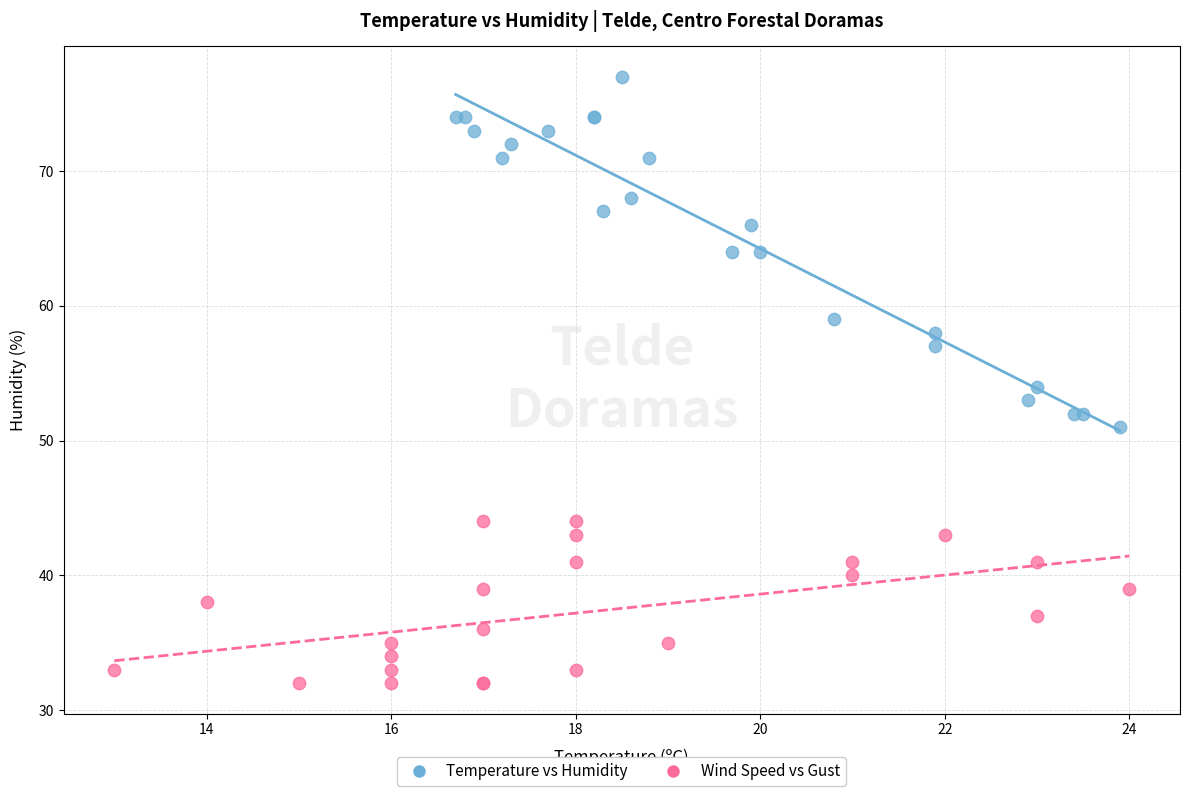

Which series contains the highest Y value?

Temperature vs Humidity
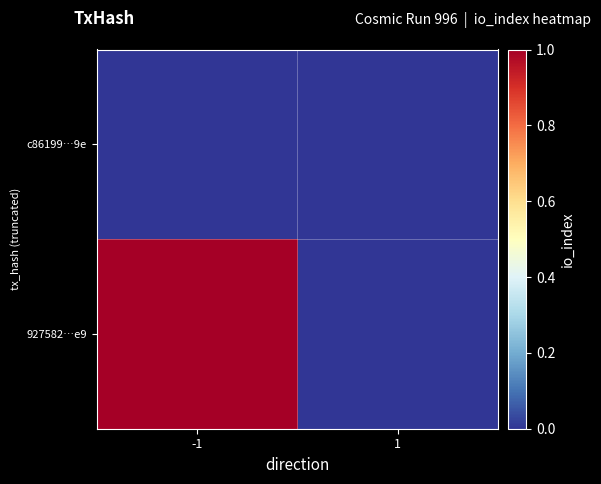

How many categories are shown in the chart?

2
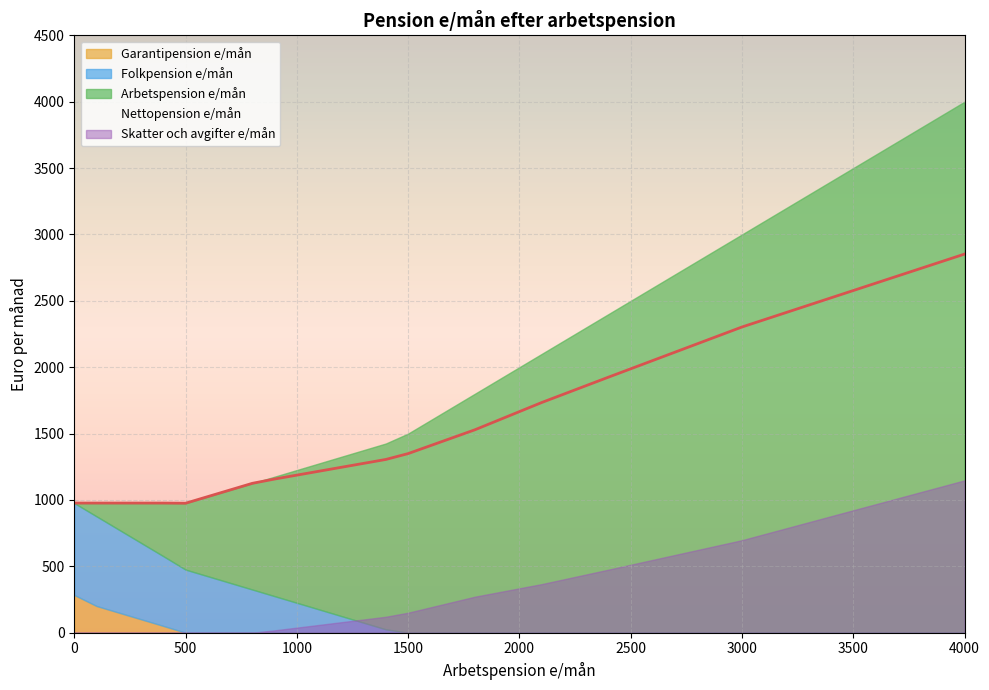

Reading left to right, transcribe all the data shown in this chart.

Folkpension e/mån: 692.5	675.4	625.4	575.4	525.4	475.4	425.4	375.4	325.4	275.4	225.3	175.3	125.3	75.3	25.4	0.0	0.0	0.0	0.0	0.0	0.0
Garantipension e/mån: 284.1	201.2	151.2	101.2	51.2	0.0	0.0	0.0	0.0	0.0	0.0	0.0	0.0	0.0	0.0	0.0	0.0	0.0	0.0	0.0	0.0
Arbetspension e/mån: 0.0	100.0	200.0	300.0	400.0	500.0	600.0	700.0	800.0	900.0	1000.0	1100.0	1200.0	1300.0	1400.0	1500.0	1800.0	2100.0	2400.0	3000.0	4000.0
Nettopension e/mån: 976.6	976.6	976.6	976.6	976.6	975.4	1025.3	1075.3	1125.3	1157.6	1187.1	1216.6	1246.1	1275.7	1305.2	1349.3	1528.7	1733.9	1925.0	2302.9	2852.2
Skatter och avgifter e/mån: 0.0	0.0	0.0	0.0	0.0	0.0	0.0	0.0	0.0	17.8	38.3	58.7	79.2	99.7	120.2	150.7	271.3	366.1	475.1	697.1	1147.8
...
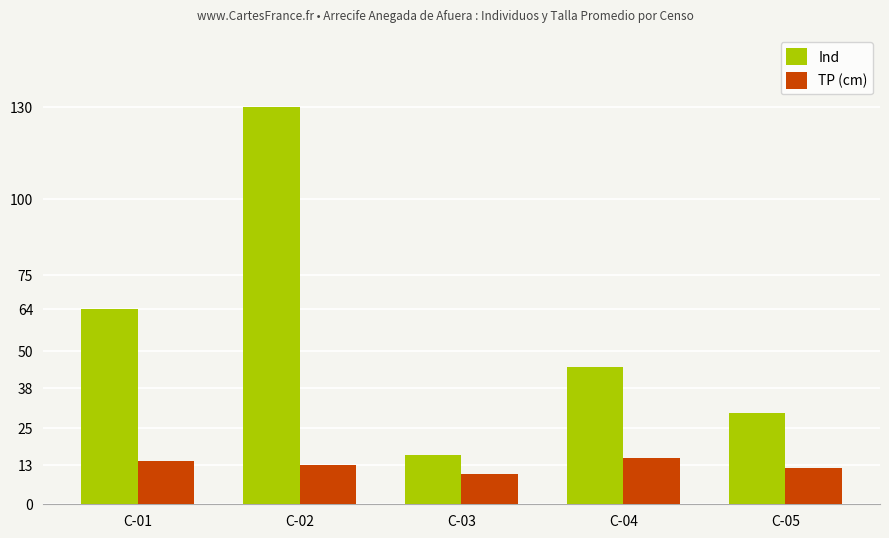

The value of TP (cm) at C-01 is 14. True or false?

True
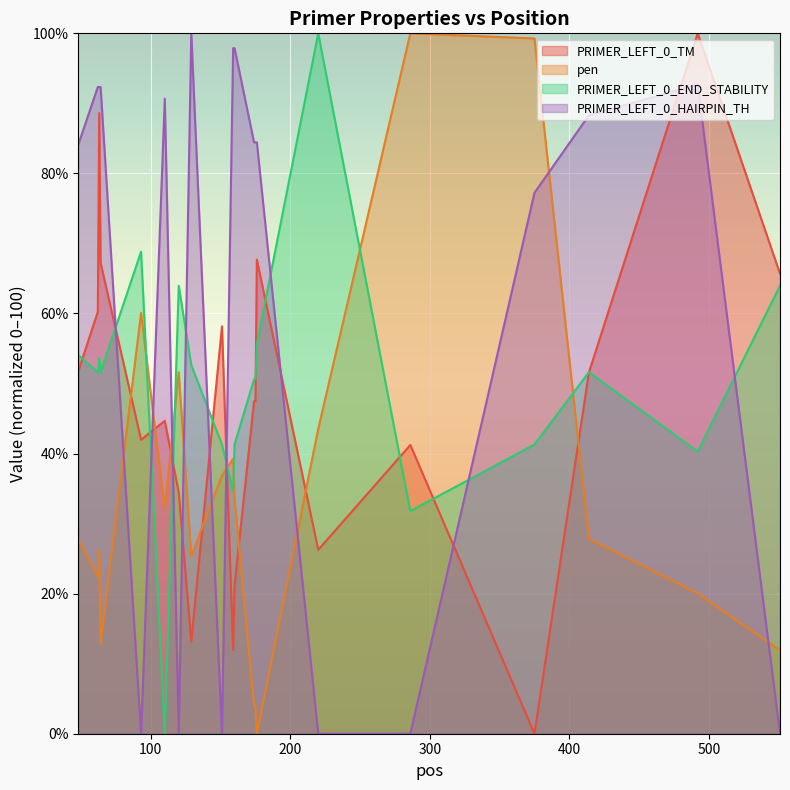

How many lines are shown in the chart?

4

## Directions
Reproduce the stretch of the rows above from the line containing "How many categories are shown in the chart?" through the line containing "Reading left to", leaving out the pictures.

## Task output
How many categories are shown in the chart?

2

Reading left to right, transcribe all the data shown in this chart.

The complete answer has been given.